Сполдинг, слушая Эжена, подумал: то ли он уже начал привыкать к затрудненной речи ученого, то ли у того наметился в этом отношении определенный прогресс. Когда же Леон кончил говорить, он зажег сигарету, затянулся, посмотрел на плавно колышущиеся занавески и только затем повернулся к физику.
– Мне хотелось бы, доктор, чтобы мы лучше понимали друг друга. Я не собираюсь считать виной всему проклятые чертежи, хотя, возможно, и мог бы сделать это. Но если ради того, чтобы заполучить остающуюся документацию, мы рискуем тем, что траулер встретится с субмариной, я отказываюсь от дополнительной партии. Насколько я представляю себе, у нас и так три четверти полного комплекта чертежей, что уже само по себе немало… И сейчас я думаю лишь о том, кто именно заправляет операцией… Улики я раздобыл, теперь же мне нужны имена главных действующих лиц.
– Вы жаждете возмездия, – произнес мягко Леон.
– Да!.. Как бог свят!.. Хочу покарать виновных! – Дэвид смял сигарету, так и не выкурив ее, подошел к открытому окну и взглянул на расстилавшиеся по ту сторону ограды луга. – Прошу прощения, я не собирался разговаривать с вами в подобном тоне. Хотя, возможно, и должен был бы. Вы слышали Фельда, вы видели, что я принес из Очо-Кале. Вы знаете все об этом мерзком… непристойном деле.
– Прежде всего, я знаю, что… пилоты, которые ведут эти далекие от совершенства самолеты… ни в чем не виноваты… Я знаю, я убежден, что… Германия во что бы то ни стало должна быть разбита.
– Замолчите, ради бога! – прорычал Дэвид, отходя от окна. – Вы же видели все! И должны были бы понять, что творится вокруг!
– Вы вот утверждаете, будто… между нами и ими… нет никакой разницы, не так ли?.. У меня… другое мнение… И я не думаю, что вы сами… верите в то, что говорите.
– Я и сам уже не знаю, верю ли вообще хоть во что-то!.. Впрочем, нет, это-то я знаю. Знаю, что то, против чего я выступаю, не позволяет мне верить во что бы то ни было… И еще я знаю, что мне нужно выяснить имена тех людей.
– Имена вы узнаете… Главное же в другом, в вещах… морального порядка… Думаю, вопросы, которые… возникли у вас, будут терзать вас… еще долгие годы. – От волнения Леону становилось все труднее выговаривать слова. – Что же касается меня, то… я считаю, что Ашер Фельд в любом случае, что бы там… ни происходило, абсолютно прав… В сложившейся обстановке недопустимо пытаться уладить все мирным путем… Войну необходимо довести до победного конца.
Леон замолчал и потер горло.

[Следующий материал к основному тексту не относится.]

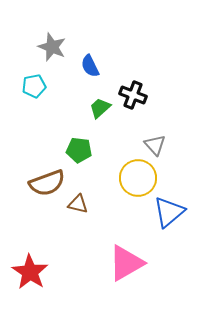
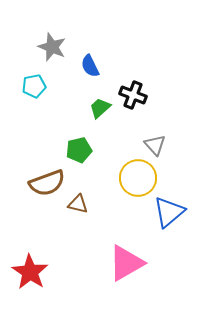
green pentagon: rotated 20 degrees counterclockwise
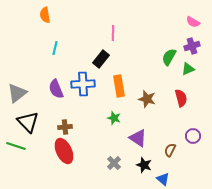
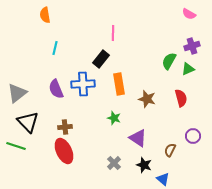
pink semicircle: moved 4 px left, 8 px up
green semicircle: moved 4 px down
orange rectangle: moved 2 px up
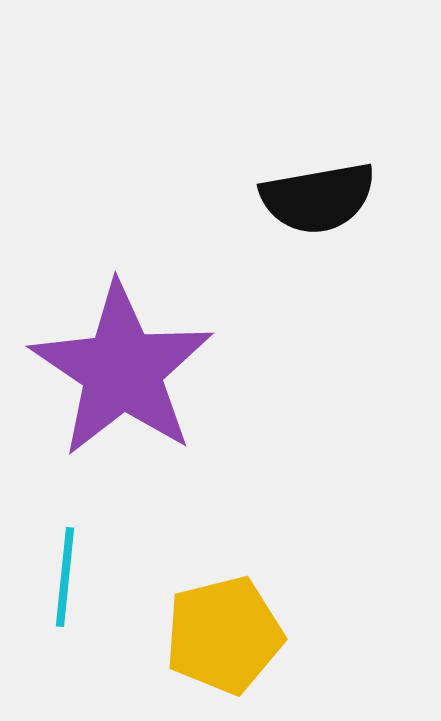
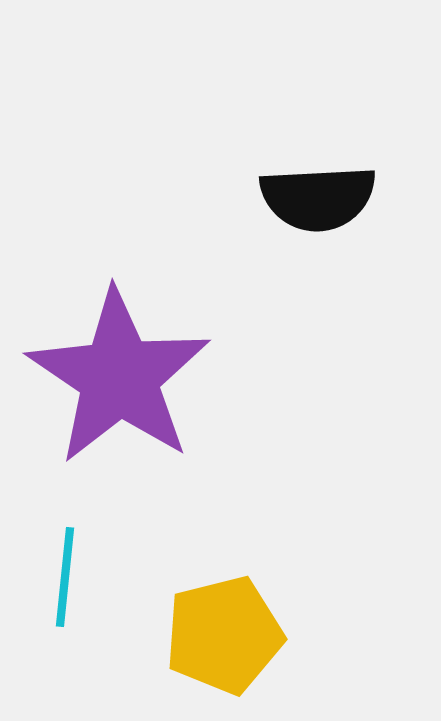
black semicircle: rotated 7 degrees clockwise
purple star: moved 3 px left, 7 px down
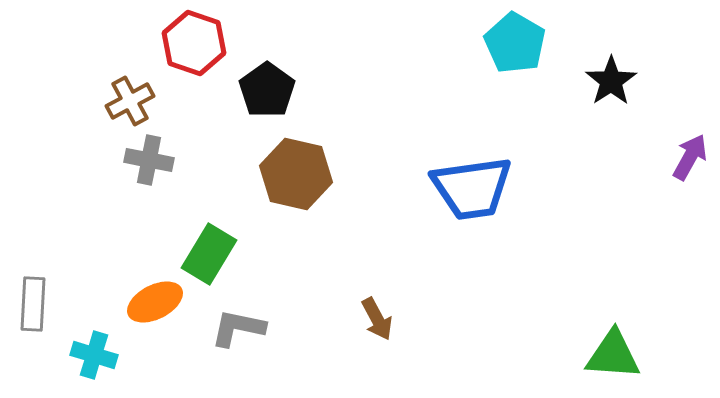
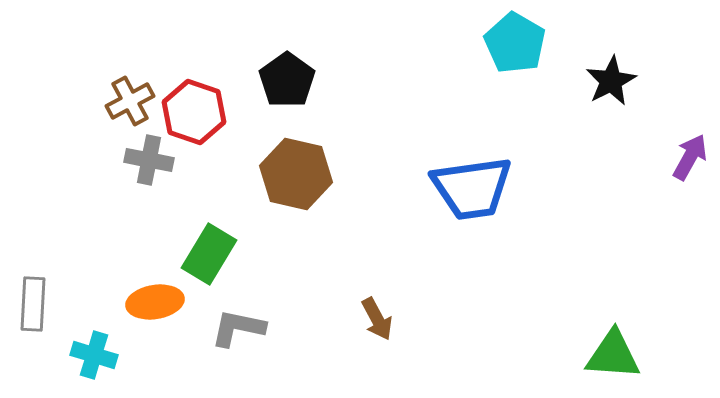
red hexagon: moved 69 px down
black star: rotated 6 degrees clockwise
black pentagon: moved 20 px right, 10 px up
orange ellipse: rotated 18 degrees clockwise
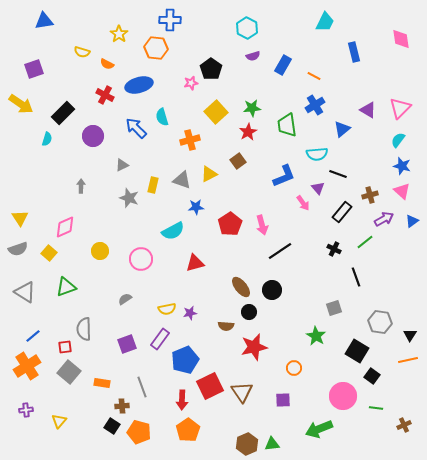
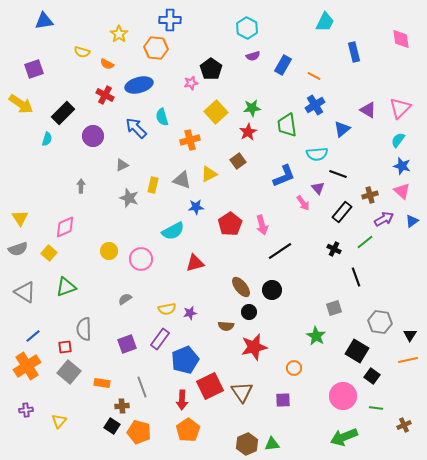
yellow circle at (100, 251): moved 9 px right
green arrow at (319, 429): moved 25 px right, 8 px down
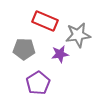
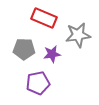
red rectangle: moved 1 px left, 3 px up
purple star: moved 8 px left
purple pentagon: rotated 20 degrees clockwise
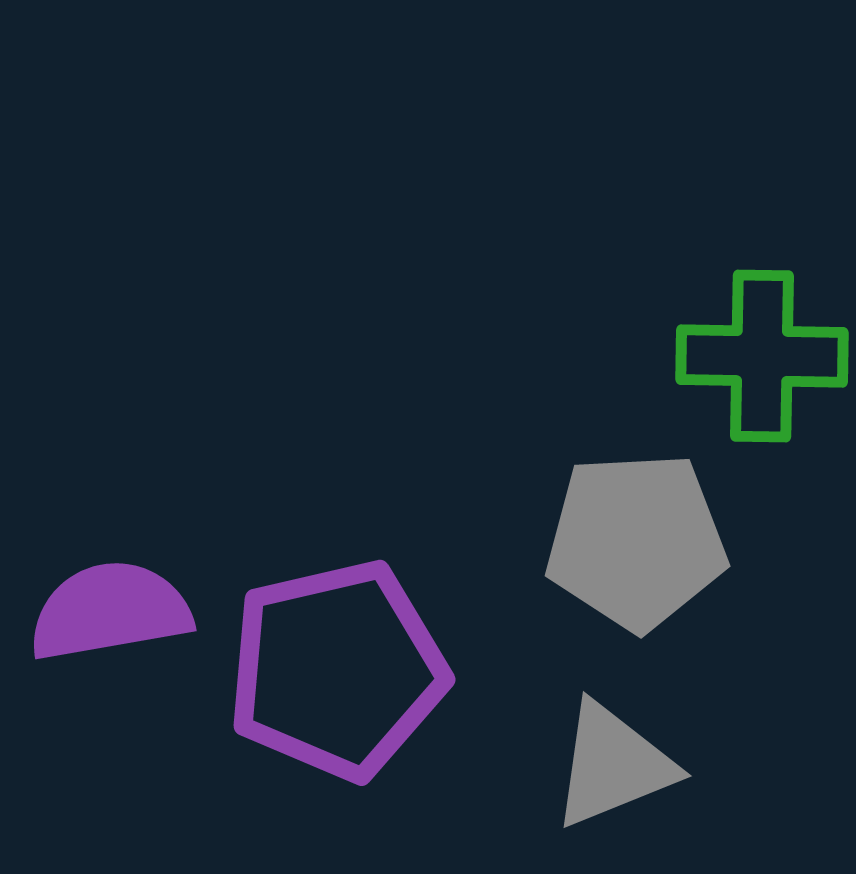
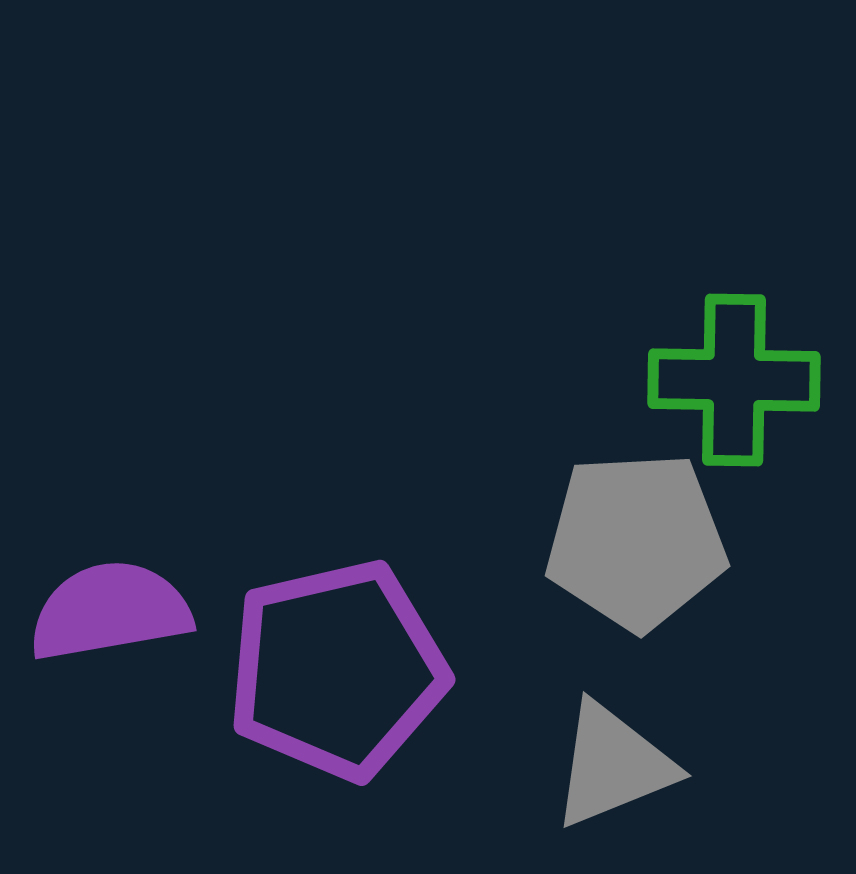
green cross: moved 28 px left, 24 px down
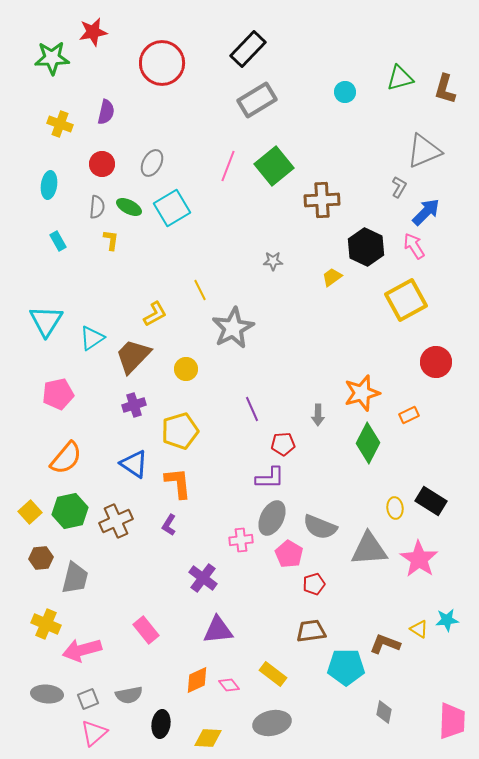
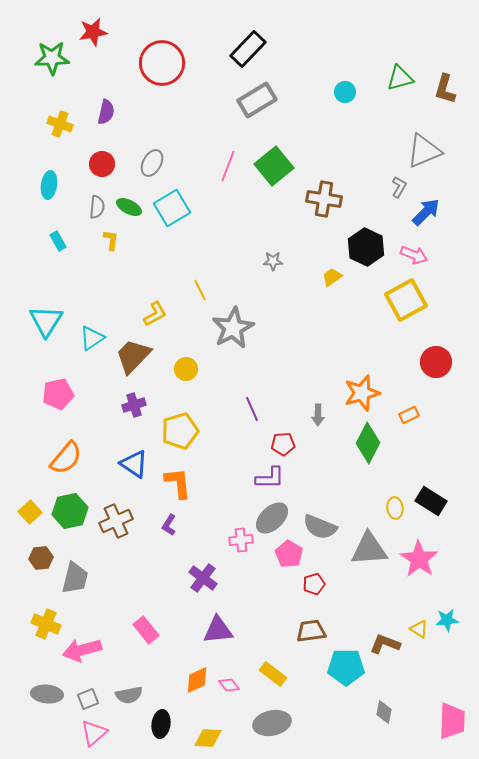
brown cross at (322, 200): moved 2 px right, 1 px up; rotated 12 degrees clockwise
pink arrow at (414, 246): moved 9 px down; rotated 144 degrees clockwise
gray ellipse at (272, 518): rotated 20 degrees clockwise
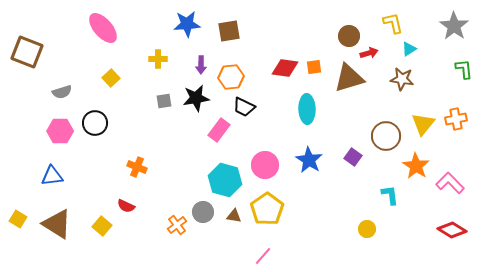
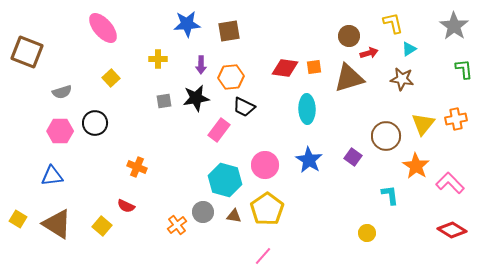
yellow circle at (367, 229): moved 4 px down
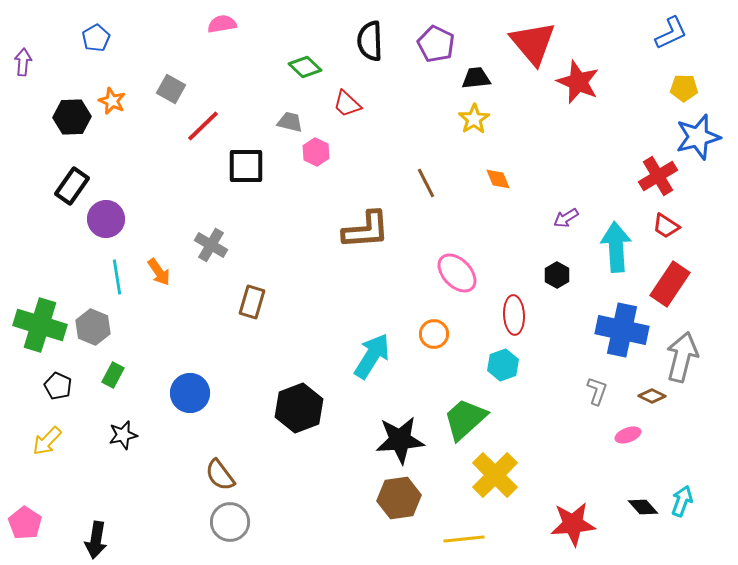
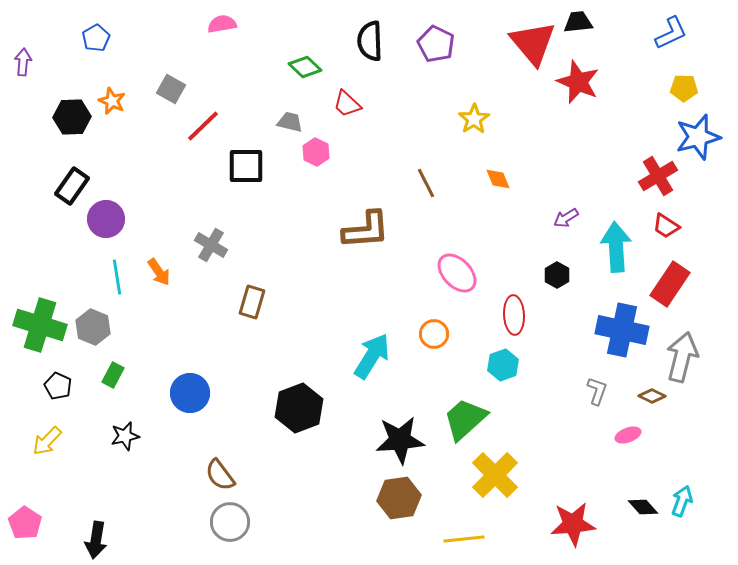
black trapezoid at (476, 78): moved 102 px right, 56 px up
black star at (123, 435): moved 2 px right, 1 px down
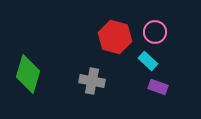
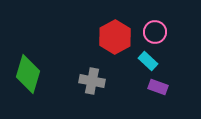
red hexagon: rotated 16 degrees clockwise
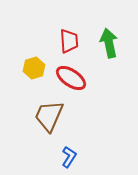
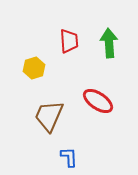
green arrow: rotated 8 degrees clockwise
red ellipse: moved 27 px right, 23 px down
blue L-shape: rotated 35 degrees counterclockwise
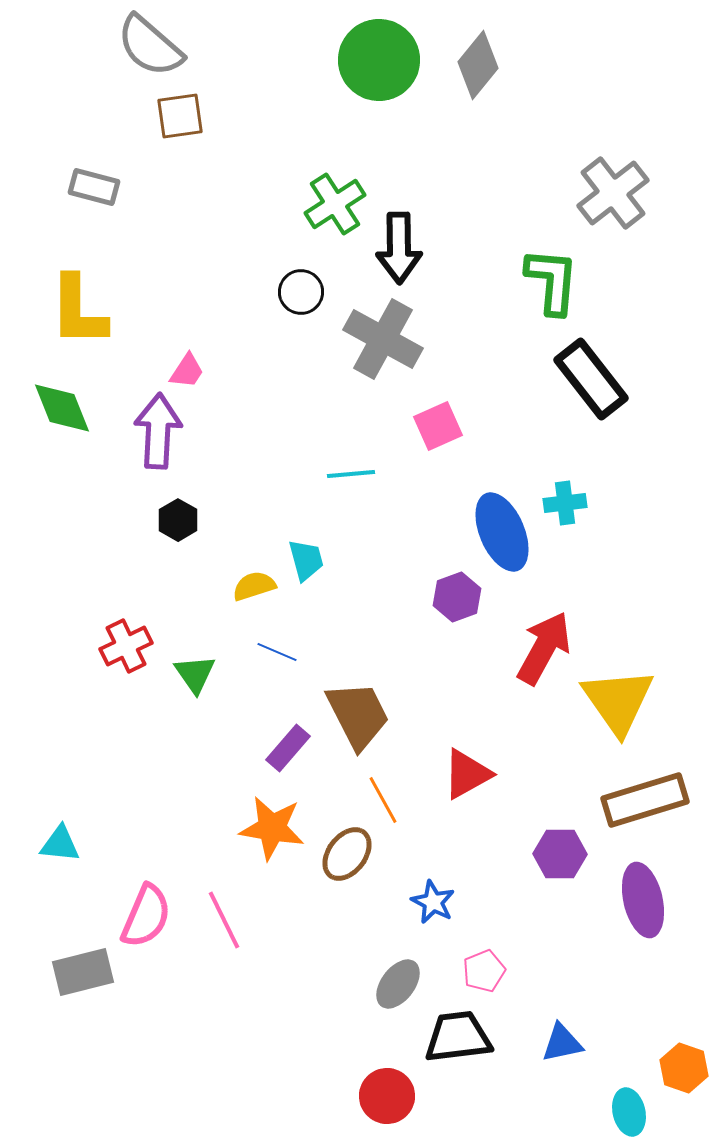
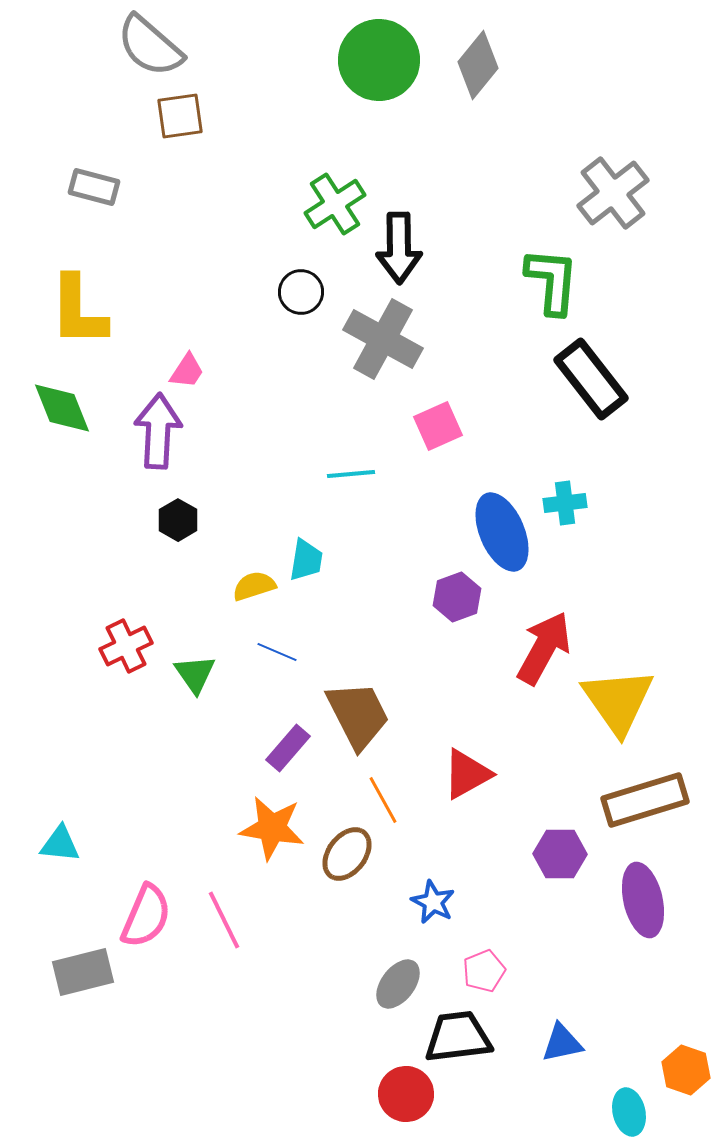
cyan trapezoid at (306, 560): rotated 24 degrees clockwise
orange hexagon at (684, 1068): moved 2 px right, 2 px down
red circle at (387, 1096): moved 19 px right, 2 px up
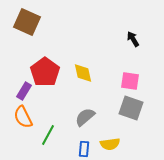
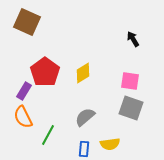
yellow diamond: rotated 70 degrees clockwise
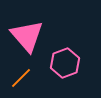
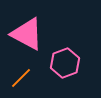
pink triangle: moved 2 px up; rotated 21 degrees counterclockwise
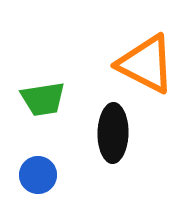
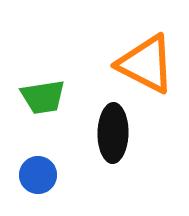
green trapezoid: moved 2 px up
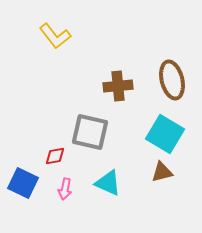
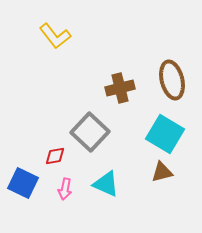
brown cross: moved 2 px right, 2 px down; rotated 8 degrees counterclockwise
gray square: rotated 30 degrees clockwise
cyan triangle: moved 2 px left, 1 px down
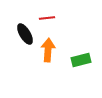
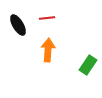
black ellipse: moved 7 px left, 9 px up
green rectangle: moved 7 px right, 5 px down; rotated 42 degrees counterclockwise
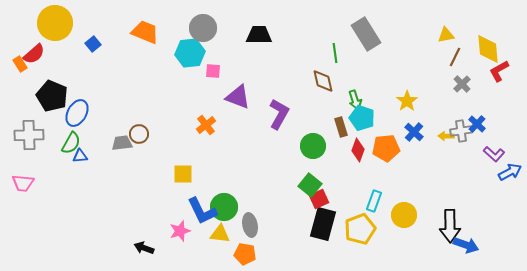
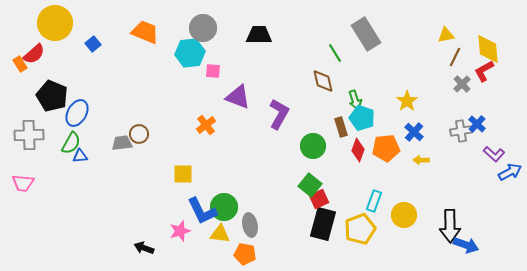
green line at (335, 53): rotated 24 degrees counterclockwise
red L-shape at (499, 71): moved 15 px left
yellow arrow at (446, 136): moved 25 px left, 24 px down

Дэвид направился к столу, где у Эжена стоял кувшин с водой, наполнил стакан и, подойдя к изможденному физику, подал ему. И когда тот кивнул в знак благодарности, Сполдинг подумал вдруг, что все это выглядит довольно странно… Этот больной человек, ставший, по сути, отшельником, меньше, чем кто-либо еще, выигрывает от победоносного завершения войны. И для него лично не имеет значения и то, сколь долго еще продлится она. Тем не менее его за живое задело упоминание об Ашере Фельде. По-видимому, перенеся в своей жизни немало страданий, он отдавал предпочтение наипростейшим, прямым путям решения проблемы, в то время как у него, Дэвида, преисполненного чувства гнева, был несколько иной подход к таким делам.
Итак, на сцену снова выходит этот Ашер Фельд. Сейчас он – в отеле «Альвеар».
– Послушайте, – сказал Сполдинг. – Если у нас и впрямь имеется шанс раздобыть недостающие чертежи, – а я не исключаю такого, – то мы непременно воспользуемся им. Правда, дело это весьма опасное… Не для нас, а для вашего друга Ашера Фельда. Сейчас я не знаю, как там все сложится, и поэтому ничего не могу обещать… Главное, что волнует меня в данный момент, – это как раздобыть имена… Поверьте, я не забываю о наших с вами общих делах. Но, пока мне не удастся узнать имен, Райнеман должен думать, будто я так же стремлюсь заполучить чертежи, как он – алмазы… В общем, посмотрим, что будет и как.